After acquiring Bodega San Bruno in Jerez, Spain, the brand introduced an Emperador Deluxe variant in 2013. In 2014, Emperador Inc. purchased the Scotch whisky producer Whyte & Mackay for £430m. In 2015, Emperador Inc. made a deal with Beam Suntory for the purchase of several brands and production facilities for P13.8 billion (€275 million).
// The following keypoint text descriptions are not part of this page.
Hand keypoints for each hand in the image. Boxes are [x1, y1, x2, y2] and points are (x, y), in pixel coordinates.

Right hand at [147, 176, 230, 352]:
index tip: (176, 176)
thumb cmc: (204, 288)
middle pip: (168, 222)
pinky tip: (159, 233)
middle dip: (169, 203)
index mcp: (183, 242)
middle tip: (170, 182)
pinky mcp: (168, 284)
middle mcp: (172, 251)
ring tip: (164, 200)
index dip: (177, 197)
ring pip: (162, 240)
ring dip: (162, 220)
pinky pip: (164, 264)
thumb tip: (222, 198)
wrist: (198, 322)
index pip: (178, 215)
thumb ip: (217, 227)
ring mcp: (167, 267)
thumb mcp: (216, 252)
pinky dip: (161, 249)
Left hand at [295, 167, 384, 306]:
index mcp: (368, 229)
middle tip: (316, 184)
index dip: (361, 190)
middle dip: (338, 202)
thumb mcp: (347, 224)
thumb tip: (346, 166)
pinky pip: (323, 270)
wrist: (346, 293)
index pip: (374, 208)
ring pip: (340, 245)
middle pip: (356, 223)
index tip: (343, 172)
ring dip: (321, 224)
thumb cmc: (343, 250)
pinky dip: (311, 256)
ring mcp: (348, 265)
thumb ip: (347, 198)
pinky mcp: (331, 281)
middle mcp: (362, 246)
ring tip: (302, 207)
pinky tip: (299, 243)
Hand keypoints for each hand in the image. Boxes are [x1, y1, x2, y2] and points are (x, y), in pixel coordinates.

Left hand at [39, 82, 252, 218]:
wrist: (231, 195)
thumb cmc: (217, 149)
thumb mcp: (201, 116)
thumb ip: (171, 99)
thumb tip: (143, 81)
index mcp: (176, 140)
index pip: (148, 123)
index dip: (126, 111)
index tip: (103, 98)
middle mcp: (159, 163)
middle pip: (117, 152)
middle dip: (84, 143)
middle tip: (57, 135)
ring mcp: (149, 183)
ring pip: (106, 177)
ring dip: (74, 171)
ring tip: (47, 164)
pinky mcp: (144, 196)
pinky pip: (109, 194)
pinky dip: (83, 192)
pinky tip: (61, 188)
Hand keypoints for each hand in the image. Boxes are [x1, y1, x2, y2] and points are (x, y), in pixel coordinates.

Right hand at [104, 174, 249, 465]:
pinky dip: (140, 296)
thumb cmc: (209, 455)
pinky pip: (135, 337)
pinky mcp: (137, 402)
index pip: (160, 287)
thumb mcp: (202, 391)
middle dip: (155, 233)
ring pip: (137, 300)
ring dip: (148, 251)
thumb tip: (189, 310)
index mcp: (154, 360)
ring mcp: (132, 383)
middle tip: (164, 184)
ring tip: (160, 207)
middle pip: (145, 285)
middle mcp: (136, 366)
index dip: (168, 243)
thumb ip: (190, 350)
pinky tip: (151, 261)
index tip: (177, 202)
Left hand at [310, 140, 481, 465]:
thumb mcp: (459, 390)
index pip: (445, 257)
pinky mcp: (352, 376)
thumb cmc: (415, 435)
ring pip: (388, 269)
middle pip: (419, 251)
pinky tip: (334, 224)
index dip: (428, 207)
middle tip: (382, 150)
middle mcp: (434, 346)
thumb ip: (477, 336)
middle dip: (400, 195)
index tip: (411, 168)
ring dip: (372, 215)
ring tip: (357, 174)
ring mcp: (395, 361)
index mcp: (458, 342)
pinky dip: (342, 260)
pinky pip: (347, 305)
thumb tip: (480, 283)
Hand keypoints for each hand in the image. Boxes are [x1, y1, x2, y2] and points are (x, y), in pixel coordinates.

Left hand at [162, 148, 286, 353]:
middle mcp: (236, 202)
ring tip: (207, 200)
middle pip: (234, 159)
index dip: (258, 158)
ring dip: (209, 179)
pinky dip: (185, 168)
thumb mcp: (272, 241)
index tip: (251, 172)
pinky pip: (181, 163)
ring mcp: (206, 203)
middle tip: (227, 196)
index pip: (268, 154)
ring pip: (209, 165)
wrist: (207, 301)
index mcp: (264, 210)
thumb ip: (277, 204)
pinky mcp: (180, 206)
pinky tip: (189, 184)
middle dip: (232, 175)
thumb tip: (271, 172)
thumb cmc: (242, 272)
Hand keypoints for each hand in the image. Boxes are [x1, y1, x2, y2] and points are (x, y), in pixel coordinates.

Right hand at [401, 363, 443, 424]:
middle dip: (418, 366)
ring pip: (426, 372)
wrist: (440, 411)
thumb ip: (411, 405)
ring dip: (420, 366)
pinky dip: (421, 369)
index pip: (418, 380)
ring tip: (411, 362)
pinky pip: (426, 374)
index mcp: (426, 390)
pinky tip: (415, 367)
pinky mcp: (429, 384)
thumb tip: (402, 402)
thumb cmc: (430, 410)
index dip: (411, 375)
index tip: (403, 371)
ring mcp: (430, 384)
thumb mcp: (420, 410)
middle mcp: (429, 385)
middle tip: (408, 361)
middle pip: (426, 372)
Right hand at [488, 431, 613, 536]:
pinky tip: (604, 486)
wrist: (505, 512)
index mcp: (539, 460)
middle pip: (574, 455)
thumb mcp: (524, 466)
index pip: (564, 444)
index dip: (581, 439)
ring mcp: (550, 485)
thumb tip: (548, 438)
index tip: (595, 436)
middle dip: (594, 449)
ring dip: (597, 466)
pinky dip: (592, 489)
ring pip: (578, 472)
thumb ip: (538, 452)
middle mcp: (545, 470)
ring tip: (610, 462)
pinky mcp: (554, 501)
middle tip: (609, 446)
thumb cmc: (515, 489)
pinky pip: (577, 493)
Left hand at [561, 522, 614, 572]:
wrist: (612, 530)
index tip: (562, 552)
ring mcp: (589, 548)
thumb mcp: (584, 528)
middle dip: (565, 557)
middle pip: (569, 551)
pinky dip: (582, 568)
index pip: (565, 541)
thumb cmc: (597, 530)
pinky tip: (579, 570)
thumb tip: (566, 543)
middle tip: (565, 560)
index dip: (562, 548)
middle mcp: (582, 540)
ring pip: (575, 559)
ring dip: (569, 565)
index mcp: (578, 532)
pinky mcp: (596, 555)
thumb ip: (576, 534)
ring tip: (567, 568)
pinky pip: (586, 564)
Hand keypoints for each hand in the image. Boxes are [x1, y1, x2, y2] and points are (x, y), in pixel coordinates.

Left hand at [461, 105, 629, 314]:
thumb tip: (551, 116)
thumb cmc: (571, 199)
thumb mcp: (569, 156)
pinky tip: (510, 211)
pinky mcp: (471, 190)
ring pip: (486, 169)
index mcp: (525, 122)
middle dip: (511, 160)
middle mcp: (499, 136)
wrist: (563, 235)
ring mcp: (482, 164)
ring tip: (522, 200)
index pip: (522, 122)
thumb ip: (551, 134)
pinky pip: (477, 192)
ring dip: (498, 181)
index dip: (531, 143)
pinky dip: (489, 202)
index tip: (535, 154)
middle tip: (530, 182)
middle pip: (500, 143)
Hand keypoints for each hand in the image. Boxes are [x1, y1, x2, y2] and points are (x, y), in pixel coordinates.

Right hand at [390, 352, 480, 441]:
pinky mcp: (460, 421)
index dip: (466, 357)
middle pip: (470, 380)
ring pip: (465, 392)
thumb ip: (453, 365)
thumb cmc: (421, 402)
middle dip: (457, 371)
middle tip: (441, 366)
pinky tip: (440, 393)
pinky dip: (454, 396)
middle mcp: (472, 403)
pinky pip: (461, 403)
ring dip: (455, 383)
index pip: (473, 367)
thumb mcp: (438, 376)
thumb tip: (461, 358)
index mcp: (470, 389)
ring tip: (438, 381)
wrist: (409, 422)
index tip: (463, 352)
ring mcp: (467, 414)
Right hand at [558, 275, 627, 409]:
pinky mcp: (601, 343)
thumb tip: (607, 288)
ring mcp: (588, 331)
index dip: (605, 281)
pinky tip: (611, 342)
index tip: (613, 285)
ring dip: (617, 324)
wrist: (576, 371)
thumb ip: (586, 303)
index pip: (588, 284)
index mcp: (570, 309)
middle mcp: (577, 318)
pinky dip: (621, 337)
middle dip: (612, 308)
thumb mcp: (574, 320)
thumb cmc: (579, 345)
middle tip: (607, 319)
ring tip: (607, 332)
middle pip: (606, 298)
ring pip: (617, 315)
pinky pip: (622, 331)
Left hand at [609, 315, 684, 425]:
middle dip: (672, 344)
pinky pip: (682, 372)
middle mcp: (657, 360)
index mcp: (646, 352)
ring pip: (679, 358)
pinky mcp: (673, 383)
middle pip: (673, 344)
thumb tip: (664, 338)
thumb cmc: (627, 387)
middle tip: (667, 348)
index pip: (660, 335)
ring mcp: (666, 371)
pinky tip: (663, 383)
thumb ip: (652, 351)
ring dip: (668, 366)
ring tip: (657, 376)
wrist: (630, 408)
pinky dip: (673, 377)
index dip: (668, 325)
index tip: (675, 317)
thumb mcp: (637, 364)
The deal included the purchase of Fundador Pedro Domecq and Bodegas Fundador (Spain's largest and oldest brandy dating to 1730 with facilities in Jerez and Tomelloso), Terry Centenario (Spain's top-selling brandy), Tres Cepas (Equatorial Guinea's top brandy brand), and Harveys (the UK's top brand of sherry).

Emperador publicly published its financial data for the first time in 2016.

== Description ==
The Emperador Light expression (introduced in 2010) is considered a "cut brandy" rather than a true brandy, as it contains neutral spirits alcohol made from sugar cane.

In early 2015, the brand was estimated to have a 97% share of the brandy market and a 50% share of the overall spirits market in the Philippines (population 100 million), and a 73% share of the spirits market in Manila.

== Awards ==
In the 2016 International Review of Spirits organized by the Beverage Testing Institute in Chicago, Emperador Solera Reservada received a rating of 89 points and a silver award (highly recommended), and Emperador Light was rated at 83 points and received a bronze award (recommended).